Aim of the exercise | From the first line down to the one containing "taire, susceptibles d'influencer", reproduce the entries below exactly and leave out the pictures.

Records provided |
Start of Block

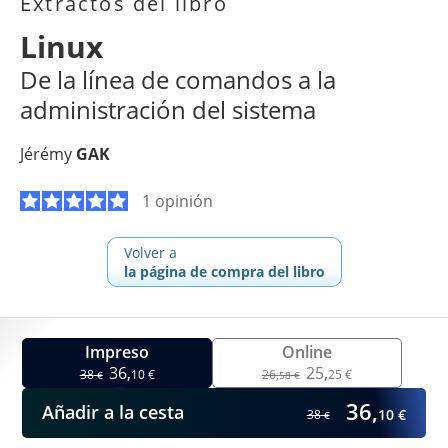
Extractos del libro
Linux
De la línea de comandos a la
administración del sistema
Jérémy
GAK
1 opinión
Volver a
la página de compra del libro
Impreso
Online
36,
25,
38
10 €
26,
25 €
€
58 €
36,
Añadir a la cesta
10 €
38
€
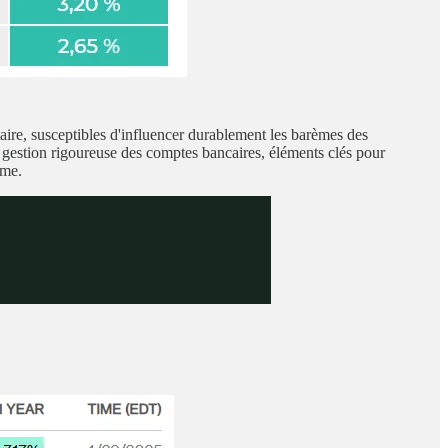
taire, susceptibles d'influencer durablement les barèmes des
e gestion rigoureuse des comptes bancaires, éléments clés pour
rme.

End of Block

Answer section |
Extractos del libro
Linux
De la línea de comandos a la
administración del sistema
Jérémy
GAK
1 opinión
Volver a
la página de compra del libro
Impreso
Online
36,
25,
38
10 €
26,
25 €
€
58 €
36,
Añadir a la cesta
10 €
38
€
taire, susceptibles d'influencer durablement les barèmes des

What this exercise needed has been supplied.